Graphing Social Patterns East is on tomorrow, and I'm sorry not to be there, though m'colleague Patrick Chanezon will be. However, reading the schedule I notice the word 'viral' is still much in evidence.
If you behave like a disease, people develop an immune system
At the Facebook developer Garage last week, I
heard a developer say:
when I hear 'viral' applied to software I replace it with 'cancerous' to clarify
. A few months back I wrote that social Apps should be
Organic, not Viral, and at
Google I/O last week I expanded on this with m'colleagues
Vivian Li and
Chris Schalk. Here's an overview of the alternative reproductive strategies to being a virus that we came up with:
r-Strategy - scatter lots of seeds
Some plants and animals, like dandelions and frogs, rely on having huge numbers of offspring, with the hope that a few of them will survive - this is known as an
r strategy. In application terms this is like wildly sending out invitations, or forcing users to invite their friends before showing them useful information. It may help you spread your seed, but most of them will die off rapidly.
K-Strategy - nurture your young
Mammals take the opposite strategy; they have a few young, and nurture them carefully, expecting most of them to grow up to adulthood and reproduce themselves. This is known as a
K strategy. This translates into software by following Kathy Sierra's principles to
create passionate users who will share your application through word of mouth. Another way to nurture your users is to encourage them to use your application before they have to install it, as
Jonathan Terleski describes.
Fruiting - delicious with a seed in
Many plants encourage their seeds to be spread more widely by wrapping them in fruit, so that animals or birds will carry them further, eating the fruit and helping the seed to propagate. The analogy here is in making sure your invitations aren't just bald come-ons for your application "a friend said something - click here to find out what" - with a forced install on the way, but instead are clearly bearing gifts to the receiving user, so they will want to click on the link after seeing what is in store. This is one of Jyri Engström's
principles for Web 2.0 success with Social Objects.
Rhizomatic - grow from the roots up
Another reproductive strategy that many plants, including strawberries and ginger use is to send out runners or shoots from the roots, so that they spread out sideways, from the bottom up, known as
rhizomes or
stolons. The analogy here is for social applications that spread through appearing in users activity streams and via entries in application directories, growing outwards through the 'grass roots' runners that they send out as part of their normal usage.
Being dumb gets low CPMs
A lot of the debate around viral applications reminds me of a
David Foster Wallace quotation:
TV is not vulgar and prurient and dumb because the people who compose the audience are vulgar and dumb. Television is the way it is simply because people tend to be extremely similar in their vulgar and prurient and dumb interests and wildly different in their refined and aesthetic and noble interests.

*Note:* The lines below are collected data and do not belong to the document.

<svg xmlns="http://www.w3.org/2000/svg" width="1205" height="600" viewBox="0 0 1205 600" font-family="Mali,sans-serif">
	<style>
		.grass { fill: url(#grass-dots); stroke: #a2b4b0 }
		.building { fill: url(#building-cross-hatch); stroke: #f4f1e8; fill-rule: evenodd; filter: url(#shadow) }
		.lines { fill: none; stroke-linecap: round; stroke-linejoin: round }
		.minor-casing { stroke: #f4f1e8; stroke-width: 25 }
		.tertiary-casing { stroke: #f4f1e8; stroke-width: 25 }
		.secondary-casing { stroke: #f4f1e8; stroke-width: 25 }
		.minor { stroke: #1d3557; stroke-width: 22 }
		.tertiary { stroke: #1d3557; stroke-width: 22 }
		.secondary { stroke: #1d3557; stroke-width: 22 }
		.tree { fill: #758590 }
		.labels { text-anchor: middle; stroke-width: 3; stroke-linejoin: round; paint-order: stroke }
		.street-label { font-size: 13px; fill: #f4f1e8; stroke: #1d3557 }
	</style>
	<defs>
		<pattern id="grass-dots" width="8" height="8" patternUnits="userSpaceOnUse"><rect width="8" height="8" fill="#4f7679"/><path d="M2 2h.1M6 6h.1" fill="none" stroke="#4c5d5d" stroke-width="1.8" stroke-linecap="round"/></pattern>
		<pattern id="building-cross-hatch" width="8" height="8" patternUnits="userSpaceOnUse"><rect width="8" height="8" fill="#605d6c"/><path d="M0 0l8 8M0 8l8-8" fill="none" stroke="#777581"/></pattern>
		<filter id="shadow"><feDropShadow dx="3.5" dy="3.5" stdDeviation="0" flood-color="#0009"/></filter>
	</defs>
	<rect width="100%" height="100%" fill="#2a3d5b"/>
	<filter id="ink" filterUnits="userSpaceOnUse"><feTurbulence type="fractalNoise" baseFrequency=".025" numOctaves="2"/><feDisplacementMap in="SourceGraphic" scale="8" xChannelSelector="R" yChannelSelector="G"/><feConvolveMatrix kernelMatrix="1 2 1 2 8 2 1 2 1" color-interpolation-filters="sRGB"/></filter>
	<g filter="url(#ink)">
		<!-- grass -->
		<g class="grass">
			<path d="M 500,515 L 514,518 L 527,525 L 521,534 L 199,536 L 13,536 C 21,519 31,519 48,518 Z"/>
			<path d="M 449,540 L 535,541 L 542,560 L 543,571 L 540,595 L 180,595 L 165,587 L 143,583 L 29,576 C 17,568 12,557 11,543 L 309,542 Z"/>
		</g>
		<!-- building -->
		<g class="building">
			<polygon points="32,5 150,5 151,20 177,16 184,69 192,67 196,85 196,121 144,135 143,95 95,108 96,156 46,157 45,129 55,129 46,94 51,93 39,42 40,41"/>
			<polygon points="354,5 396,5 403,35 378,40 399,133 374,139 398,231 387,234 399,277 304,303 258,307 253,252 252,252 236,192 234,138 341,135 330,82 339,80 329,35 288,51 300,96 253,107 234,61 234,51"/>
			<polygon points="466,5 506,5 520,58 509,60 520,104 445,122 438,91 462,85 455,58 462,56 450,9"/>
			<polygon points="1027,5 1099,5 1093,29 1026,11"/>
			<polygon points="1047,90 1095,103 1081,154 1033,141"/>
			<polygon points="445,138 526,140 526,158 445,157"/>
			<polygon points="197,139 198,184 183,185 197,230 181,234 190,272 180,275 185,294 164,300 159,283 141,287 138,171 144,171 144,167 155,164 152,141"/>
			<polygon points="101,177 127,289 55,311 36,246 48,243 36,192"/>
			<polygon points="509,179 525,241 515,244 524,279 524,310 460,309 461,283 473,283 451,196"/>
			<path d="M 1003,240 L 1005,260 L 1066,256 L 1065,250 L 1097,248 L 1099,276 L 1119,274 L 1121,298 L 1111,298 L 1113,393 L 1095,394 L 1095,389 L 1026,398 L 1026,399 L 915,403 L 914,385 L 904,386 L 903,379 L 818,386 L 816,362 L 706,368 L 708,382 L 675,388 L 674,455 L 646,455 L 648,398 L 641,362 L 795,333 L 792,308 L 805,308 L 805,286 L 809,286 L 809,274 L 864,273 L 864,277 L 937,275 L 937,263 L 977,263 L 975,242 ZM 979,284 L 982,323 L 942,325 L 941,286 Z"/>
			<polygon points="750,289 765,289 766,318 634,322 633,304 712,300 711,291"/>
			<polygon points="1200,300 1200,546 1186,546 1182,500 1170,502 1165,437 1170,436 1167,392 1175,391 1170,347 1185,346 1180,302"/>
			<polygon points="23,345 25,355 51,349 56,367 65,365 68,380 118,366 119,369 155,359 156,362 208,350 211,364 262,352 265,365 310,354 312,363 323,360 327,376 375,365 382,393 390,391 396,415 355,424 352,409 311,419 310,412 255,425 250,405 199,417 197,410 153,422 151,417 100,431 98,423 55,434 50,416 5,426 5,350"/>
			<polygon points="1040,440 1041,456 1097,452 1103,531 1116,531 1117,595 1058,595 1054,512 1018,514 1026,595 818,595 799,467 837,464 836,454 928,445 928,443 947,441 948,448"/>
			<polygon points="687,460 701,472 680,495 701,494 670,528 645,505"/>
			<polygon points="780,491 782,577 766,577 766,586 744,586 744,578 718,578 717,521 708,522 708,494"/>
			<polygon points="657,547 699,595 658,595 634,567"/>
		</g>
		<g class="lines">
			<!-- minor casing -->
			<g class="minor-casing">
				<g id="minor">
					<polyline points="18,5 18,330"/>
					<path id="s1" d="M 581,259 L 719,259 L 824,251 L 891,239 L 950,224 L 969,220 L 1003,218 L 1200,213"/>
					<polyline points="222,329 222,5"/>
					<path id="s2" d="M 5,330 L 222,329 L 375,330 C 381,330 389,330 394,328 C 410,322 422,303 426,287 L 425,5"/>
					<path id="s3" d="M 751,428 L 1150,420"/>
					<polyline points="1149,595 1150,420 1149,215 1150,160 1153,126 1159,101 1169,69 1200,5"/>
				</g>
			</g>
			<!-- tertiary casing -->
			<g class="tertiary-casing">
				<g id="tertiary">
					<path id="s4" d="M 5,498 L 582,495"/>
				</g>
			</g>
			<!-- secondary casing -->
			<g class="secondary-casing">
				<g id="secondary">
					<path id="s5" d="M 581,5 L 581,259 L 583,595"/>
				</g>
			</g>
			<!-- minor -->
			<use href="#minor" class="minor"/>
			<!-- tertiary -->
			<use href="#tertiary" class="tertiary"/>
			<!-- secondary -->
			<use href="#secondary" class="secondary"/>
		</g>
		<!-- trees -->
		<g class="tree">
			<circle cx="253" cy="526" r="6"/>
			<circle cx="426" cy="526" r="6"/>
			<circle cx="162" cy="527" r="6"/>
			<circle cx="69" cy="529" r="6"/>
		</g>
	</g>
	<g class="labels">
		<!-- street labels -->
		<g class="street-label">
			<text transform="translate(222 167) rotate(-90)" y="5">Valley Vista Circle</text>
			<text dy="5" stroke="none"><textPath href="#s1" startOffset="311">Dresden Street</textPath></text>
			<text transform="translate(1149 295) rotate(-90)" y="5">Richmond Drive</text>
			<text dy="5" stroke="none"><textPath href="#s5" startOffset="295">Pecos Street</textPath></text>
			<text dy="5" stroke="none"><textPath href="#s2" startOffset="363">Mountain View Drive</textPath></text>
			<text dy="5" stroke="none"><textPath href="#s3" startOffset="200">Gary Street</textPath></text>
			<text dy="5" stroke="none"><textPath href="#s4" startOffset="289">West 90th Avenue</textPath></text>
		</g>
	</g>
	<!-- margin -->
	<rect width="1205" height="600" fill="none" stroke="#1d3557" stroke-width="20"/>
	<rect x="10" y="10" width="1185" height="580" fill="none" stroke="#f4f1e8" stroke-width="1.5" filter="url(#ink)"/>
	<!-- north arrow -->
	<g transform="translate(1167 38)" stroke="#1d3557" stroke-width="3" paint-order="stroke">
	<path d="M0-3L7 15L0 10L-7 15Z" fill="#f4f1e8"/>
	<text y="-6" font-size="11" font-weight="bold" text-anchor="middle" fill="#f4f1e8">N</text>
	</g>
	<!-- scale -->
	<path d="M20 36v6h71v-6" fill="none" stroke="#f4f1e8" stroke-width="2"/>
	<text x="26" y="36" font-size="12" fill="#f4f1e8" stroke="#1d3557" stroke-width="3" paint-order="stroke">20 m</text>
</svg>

Social networks aren't like TV - everyone sees something different in them. If you want to gather engaged, inspired, interested and indeed valued users, write an application that speaks to their refined and aesthetic and noble interests, and see how they will spread it through their social networks to find the others who share their interests.
It was interesting to see Slide redirecting away from virality today. GSP West was on at the same time and place as eTech, and I heard some eTechies refer to it as 'Grasping Social Parasites'; I hope that the growing realisation that a disease is not a good model to base your business on means that tomorrows conference will spread a better reputation for GSP East.